**TASK:** Once the line holding "Image 1: Top" is found in the entries below, transcribe exactly every line up to and including the one holding "Figure 3: 3-D", but leave out the pictures.

**SUPPLIED MATERIAL:**
*** Block opens ***

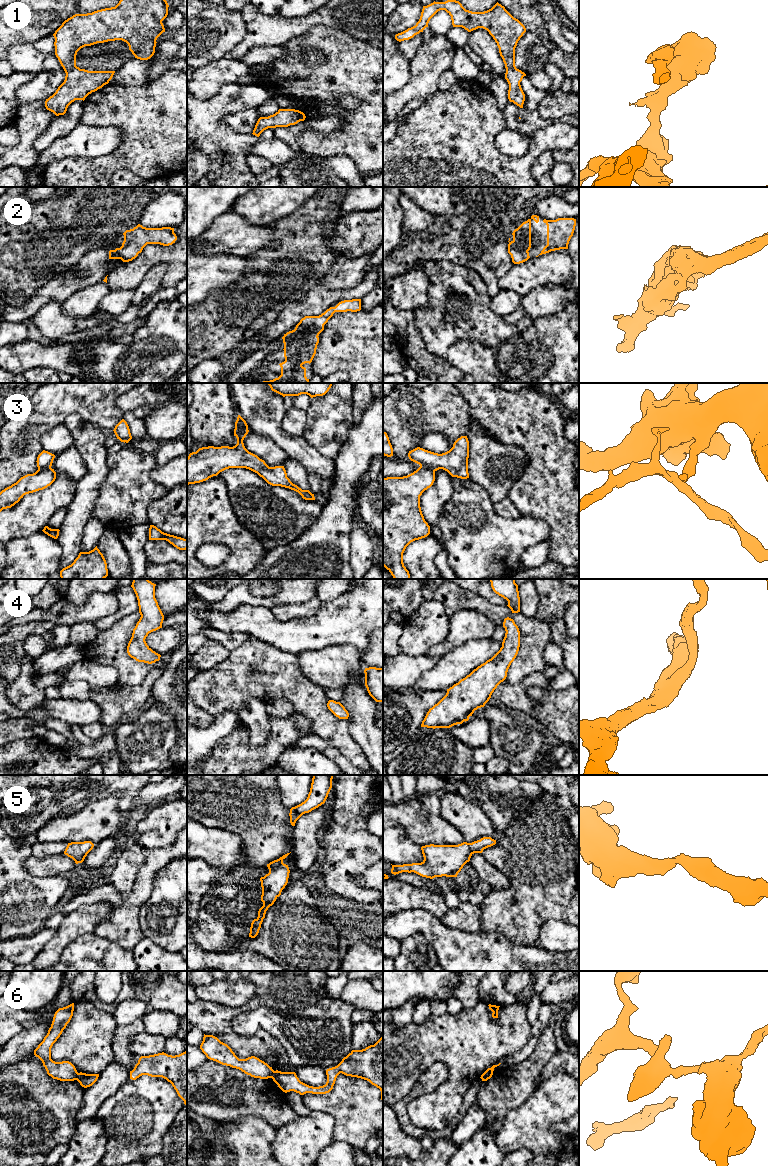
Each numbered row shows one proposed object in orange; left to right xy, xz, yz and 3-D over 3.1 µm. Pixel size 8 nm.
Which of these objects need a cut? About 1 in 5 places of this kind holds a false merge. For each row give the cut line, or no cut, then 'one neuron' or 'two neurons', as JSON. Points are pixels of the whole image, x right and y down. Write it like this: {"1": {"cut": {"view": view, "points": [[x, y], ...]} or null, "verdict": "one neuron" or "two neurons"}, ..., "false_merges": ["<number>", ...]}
{"1": {"cut": null, "verdict": "one neuron"}, "2": {"cut": null, "verdict": "one neuron"}, "3": {"cut": {"view": "yz", "points": [[420, 465], [429, 467], [434, 471]]}, "verdict": "two neurons"}, "4": {"cut": null, "verdict": "one neuron"}, "5": {"cut": null, "verdict": "one neuron"}, "6": {"cut": {"view": "xy", "points": [[78, 1073], [75, 1079]]}, "verdict": "two neurons"}, "false_merges": ["3", "6"]}

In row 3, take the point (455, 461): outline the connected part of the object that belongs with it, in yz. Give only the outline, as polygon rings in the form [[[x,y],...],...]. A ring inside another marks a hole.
[[[467,436],[458,438],[453,447],[442,454],[434,453],[423,448],[417,447],[408,453],[411,461],[430,468],[433,471],[443,469],[452,477],[461,479],[469,478],[468,458],[469,441]]]

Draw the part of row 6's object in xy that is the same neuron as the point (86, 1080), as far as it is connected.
[[[78,1073],[76,1080],[80,1083],[80,1085],[84,1088],[92,1086],[98,1079],[99,1074],[86,1074],[86,1073]]]

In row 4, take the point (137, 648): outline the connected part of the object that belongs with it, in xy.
[[[133,579],[133,588],[141,615],[127,646],[128,655],[138,662],[148,664],[160,660],[161,655],[153,651],[145,639],[149,633],[162,628],[164,615],[155,598],[155,586],[148,579]]]

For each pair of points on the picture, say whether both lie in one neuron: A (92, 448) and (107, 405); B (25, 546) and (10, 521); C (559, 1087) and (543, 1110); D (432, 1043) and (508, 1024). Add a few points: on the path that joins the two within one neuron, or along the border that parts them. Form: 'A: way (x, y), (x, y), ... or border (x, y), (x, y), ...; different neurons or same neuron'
A: border (79, 416), (86, 421), (98, 425), (105, 431); different neurons
B: border (41, 530), (27, 536), (13, 538), (10, 541); different neurons
C: way (558, 1093), (549, 1104); same neuron
D: way (451, 1040), (489, 1040); same neuron

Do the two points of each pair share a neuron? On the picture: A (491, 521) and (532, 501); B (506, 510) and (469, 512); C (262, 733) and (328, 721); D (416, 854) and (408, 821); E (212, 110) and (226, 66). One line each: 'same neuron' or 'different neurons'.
A: different neurons
B: different neurons
C: different neurons
D: different neurons
E: different neurons

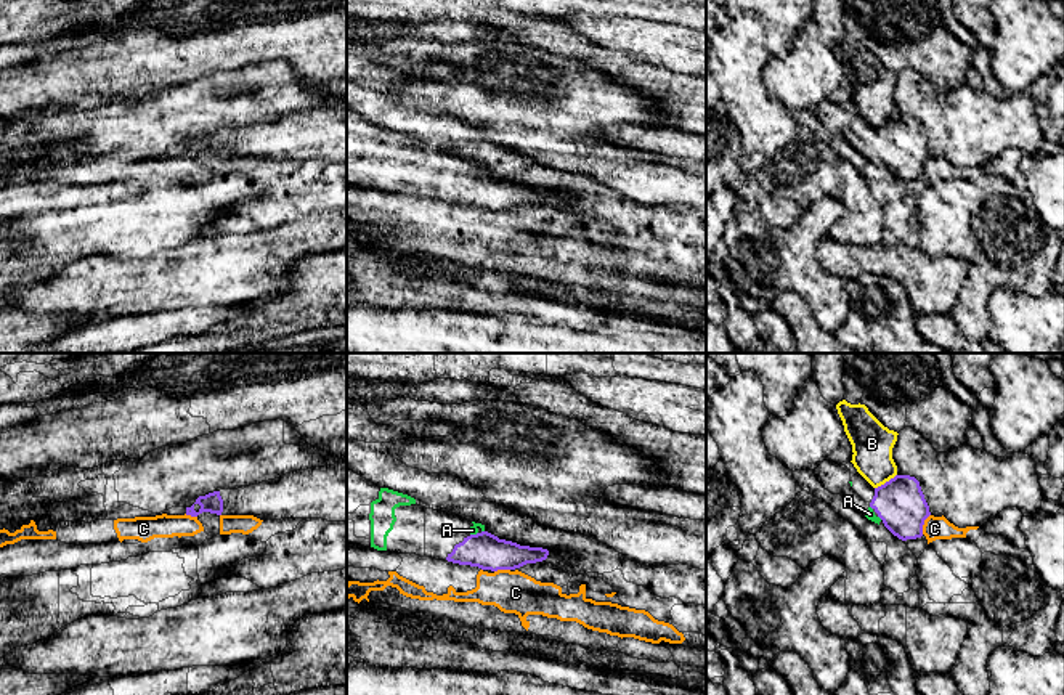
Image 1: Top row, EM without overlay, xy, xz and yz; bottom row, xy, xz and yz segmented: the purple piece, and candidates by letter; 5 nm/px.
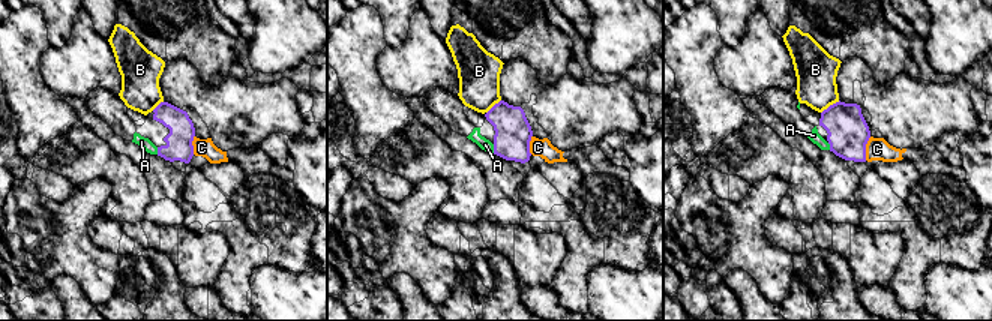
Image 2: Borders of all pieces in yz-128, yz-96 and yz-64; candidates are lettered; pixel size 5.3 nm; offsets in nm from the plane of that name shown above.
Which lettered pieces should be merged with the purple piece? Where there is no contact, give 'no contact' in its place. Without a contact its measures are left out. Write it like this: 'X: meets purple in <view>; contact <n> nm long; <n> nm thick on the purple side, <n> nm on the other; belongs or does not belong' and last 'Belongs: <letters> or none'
A: meets purple in xz; contact 40 nm long; 180 nm thick on the purple side, 50 nm on the other; belongs
B: meets purple in yz; contact 130 nm long; 240 nm thick on the purple side, 200 nm on the other; does not belong
C: meets purple in yz; contact 110 nm long; 240 nm thick on the purple side, 110 nm on the other; does not belong
Belongs: A

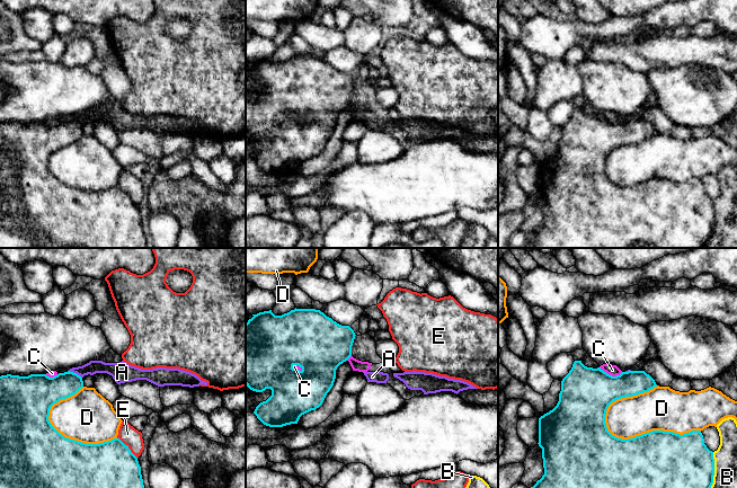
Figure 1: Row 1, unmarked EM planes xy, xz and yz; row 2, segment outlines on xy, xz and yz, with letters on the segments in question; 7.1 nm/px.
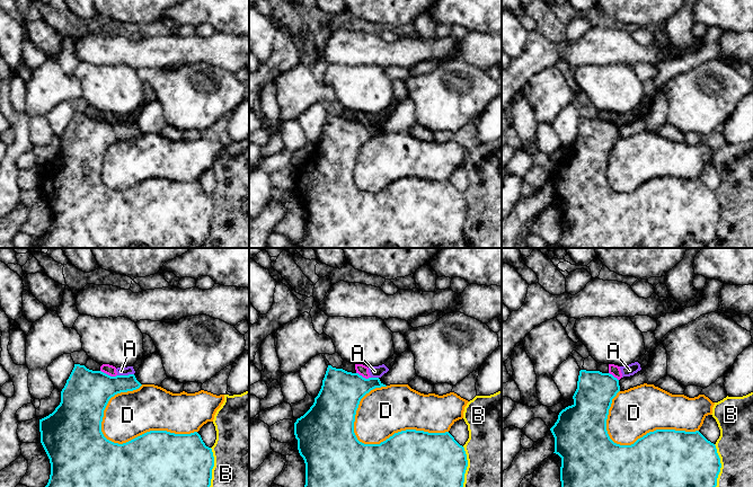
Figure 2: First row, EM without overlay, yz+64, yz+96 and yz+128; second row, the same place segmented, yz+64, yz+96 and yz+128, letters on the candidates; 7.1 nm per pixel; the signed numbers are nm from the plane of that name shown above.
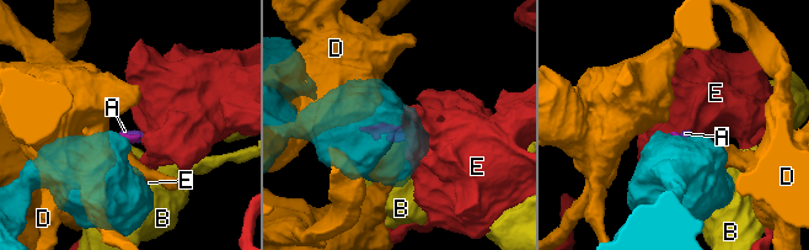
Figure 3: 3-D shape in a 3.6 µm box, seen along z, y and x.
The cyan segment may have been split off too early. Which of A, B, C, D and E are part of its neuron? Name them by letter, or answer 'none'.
none

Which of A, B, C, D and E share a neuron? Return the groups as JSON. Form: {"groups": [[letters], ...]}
{"groups": [["A", "C"], ["B"], ["D"], ["E"]]}

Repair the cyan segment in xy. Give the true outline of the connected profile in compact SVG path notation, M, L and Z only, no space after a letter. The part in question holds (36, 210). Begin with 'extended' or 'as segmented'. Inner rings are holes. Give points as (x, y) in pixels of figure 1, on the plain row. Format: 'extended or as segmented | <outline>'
as segmented | M70 118L59 121L53 125L46 122L30 122L28 124L7 122L0 124L0 248L146 248L137 205L119 186L99 192L86 192L64 185L50 170L51 154L60 148L76 142L82 135L82 125Z

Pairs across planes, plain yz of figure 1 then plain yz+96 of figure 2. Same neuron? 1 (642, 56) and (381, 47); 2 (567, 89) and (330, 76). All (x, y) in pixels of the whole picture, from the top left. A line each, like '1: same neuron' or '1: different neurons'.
1: same neuron
2: different neurons

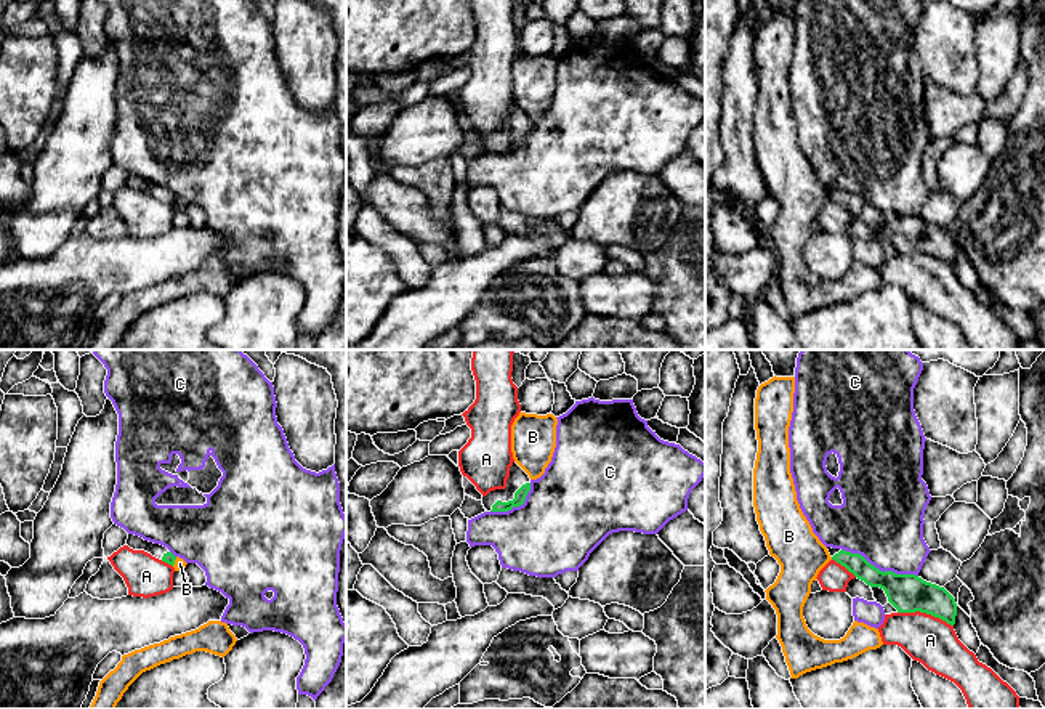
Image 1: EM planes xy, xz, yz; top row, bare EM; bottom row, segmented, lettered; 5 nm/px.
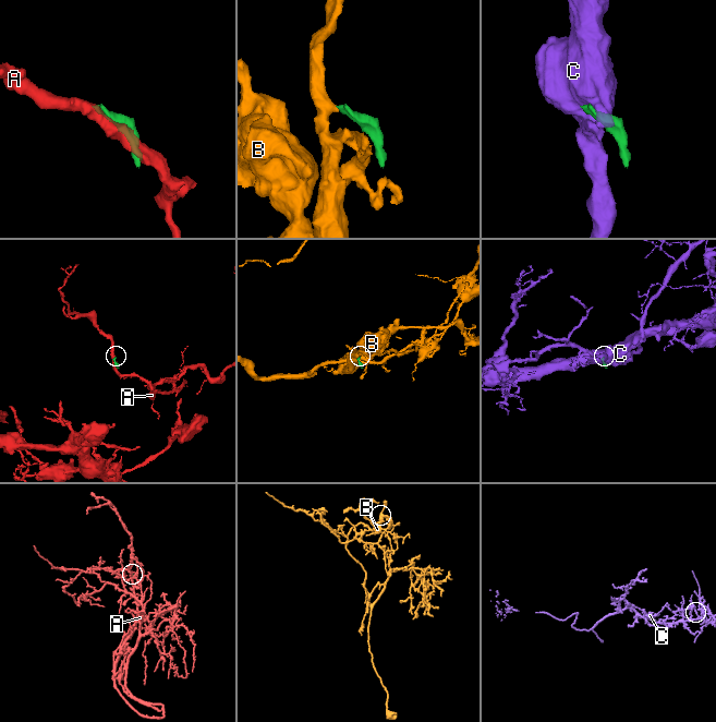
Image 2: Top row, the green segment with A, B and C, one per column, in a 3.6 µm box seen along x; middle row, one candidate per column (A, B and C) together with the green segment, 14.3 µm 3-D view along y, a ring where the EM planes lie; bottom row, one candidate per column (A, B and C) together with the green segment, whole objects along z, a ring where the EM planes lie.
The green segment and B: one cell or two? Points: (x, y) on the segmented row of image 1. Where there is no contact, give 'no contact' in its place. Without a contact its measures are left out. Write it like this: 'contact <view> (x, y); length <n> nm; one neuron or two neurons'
contact xy (173, 562); length 50 nm; two neurons

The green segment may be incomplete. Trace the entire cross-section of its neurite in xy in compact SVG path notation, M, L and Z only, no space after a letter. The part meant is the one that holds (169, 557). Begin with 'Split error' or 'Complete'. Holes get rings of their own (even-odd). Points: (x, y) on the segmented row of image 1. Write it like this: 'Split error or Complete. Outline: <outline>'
Split error. Outline: M128 534L127 545L133 550L144 550L171 566L175 565L176 557L167 547L160 544L154 544L154 542L144 541L139 536Z

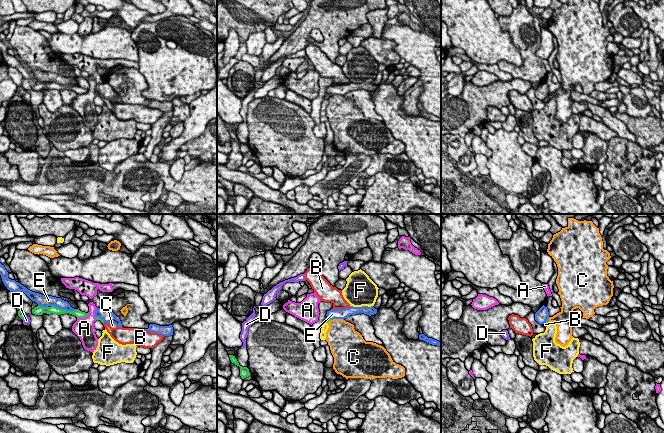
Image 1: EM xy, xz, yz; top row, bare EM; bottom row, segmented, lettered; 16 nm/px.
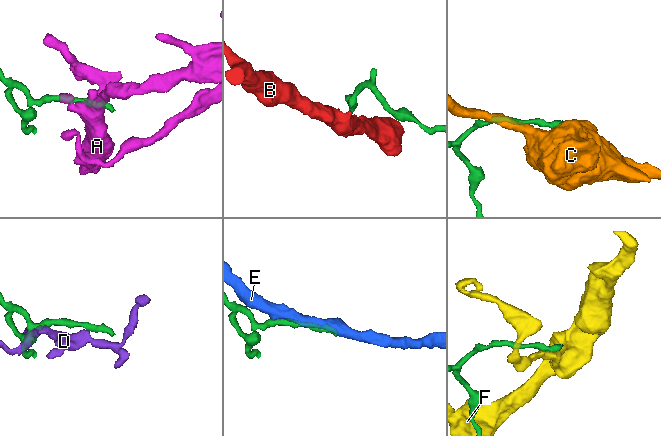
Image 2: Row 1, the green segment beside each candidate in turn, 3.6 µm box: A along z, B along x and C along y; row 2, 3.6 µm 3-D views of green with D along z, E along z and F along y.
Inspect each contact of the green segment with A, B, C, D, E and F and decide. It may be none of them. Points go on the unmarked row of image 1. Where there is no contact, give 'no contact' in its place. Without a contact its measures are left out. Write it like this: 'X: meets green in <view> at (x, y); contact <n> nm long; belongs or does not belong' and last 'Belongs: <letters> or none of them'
A: meets green in xy at (83, 93); contact 200 nm long; does not belong
B: meets green in yz at (547, 98); contact 80 nm long; belongs
C: meets green in yz at (548, 97); contact 80 nm long; does not belong
D: meets green in xy at (24, 92); contact 110 nm long; does not belong
E: meets green in xy at (65, 86); contact 460 nm long; does not belong
F: meets green in xz at (326, 98); contact 70 nm long; does not belong
Belongs: B

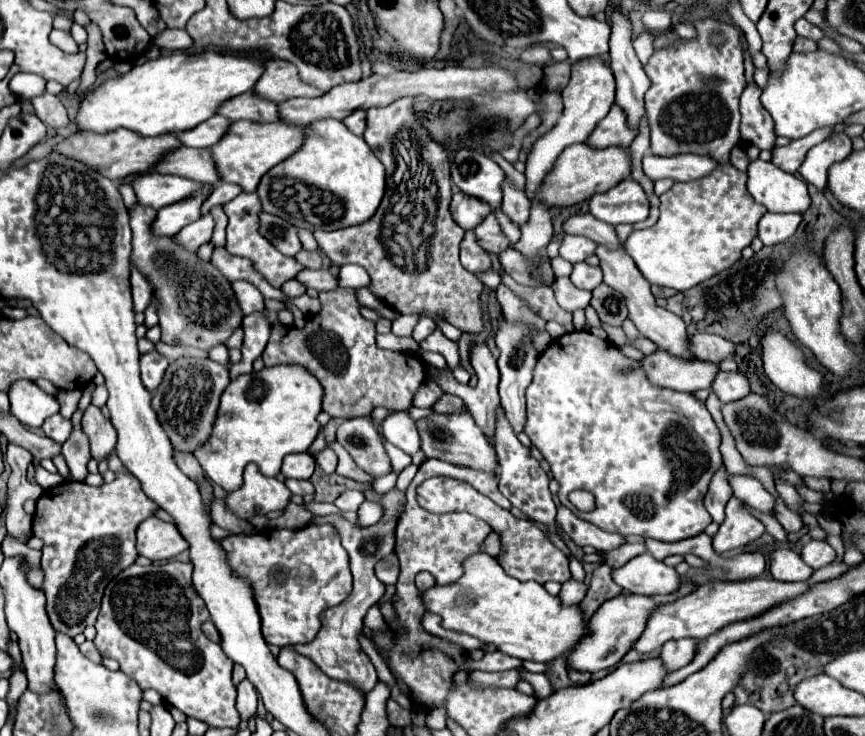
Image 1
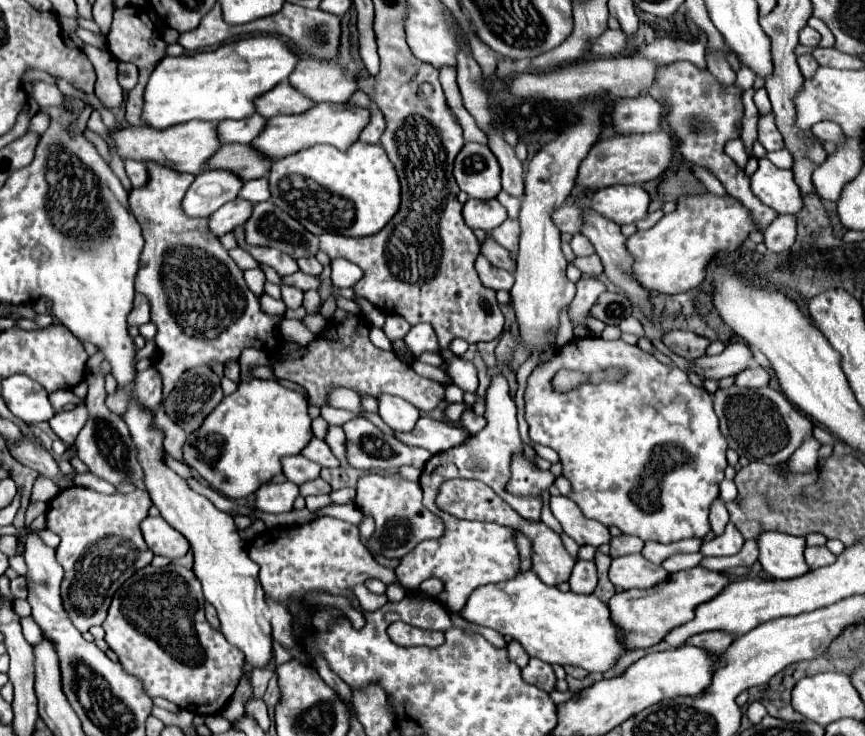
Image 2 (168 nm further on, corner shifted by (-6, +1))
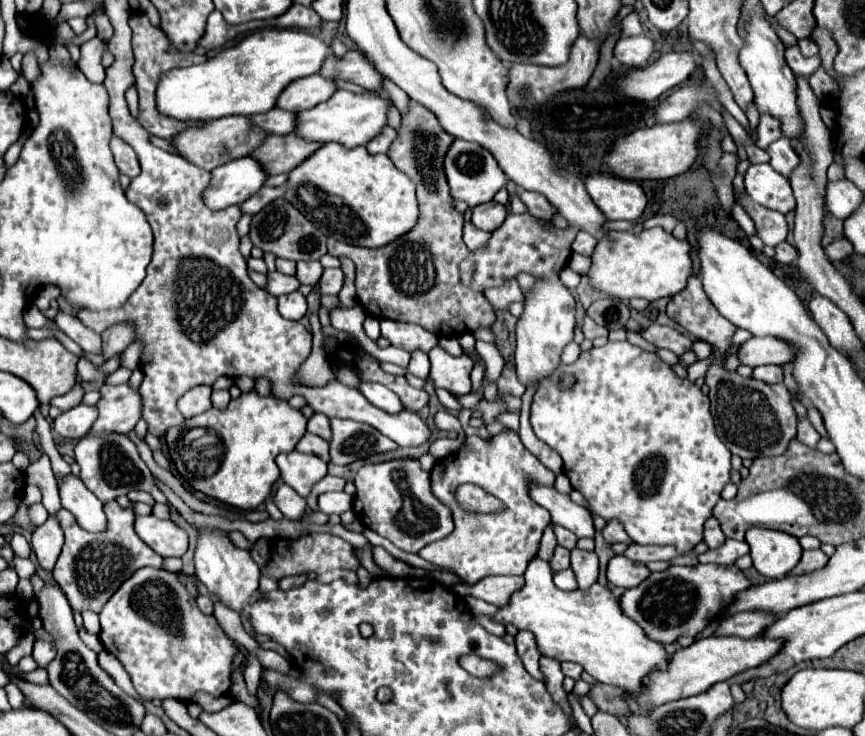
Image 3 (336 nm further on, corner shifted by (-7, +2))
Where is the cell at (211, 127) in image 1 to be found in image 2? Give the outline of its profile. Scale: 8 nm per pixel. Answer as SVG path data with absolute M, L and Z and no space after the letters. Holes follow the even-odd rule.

*** Block closes ***

**ANSWER SPACE:**
Image 1: Top row, EM without overlay, xy, xz and yz; bottom row, xy, xz and yz segmented: the purple piece, and candidates by letter; 5 nm/px.
Image 2: Borders of all pieces in yz-128, yz-96 and yz-64; candidates are lettered; pixel size 5.3 nm; offsets in nm from the plane of that name shown above.
Which lettered pieces should be merged with the purple piece? Where there is no contact, give 'no contact' in its place. Without a contact its measures are left out. Write it like this: 'X: meets purple in <view>; contact <n> nm long; <n> nm thick on the purple side, <n> nm on the other; belongs or does not belong' and last 'Belongs: <letters> or none'
A: meets purple in xz; contact 40 nm long; 180 nm thick on the purple side, 50 nm on the other; belongs
B: meets purple in yz; contact 130 nm long; 240 nm thick on the purple side, 200 nm on the other; does not belong
C: meets purple in yz; contact 110 nm long; 240 nm thick on the purple side, 110 nm on the other; does not belong
Belongs: A

Figure 1: Row 1, unmarked EM planes xy, xz and yz; row 2, segment outlines on xy, xz and yz, with letters on the segments in question; 7.1 nm/px.
Figure 2: First row, EM without overlay, yz+64, yz+96 and yz+128; second row, the same place segmented, yz+64, yz+96 and yz+128, letters on the candidates; 7.1 nm per pixel; the signed numbers are nm from the plane of that name shown above.
Figure 3: 3-D shape in a 3.6 µm box, seen along z, y and x.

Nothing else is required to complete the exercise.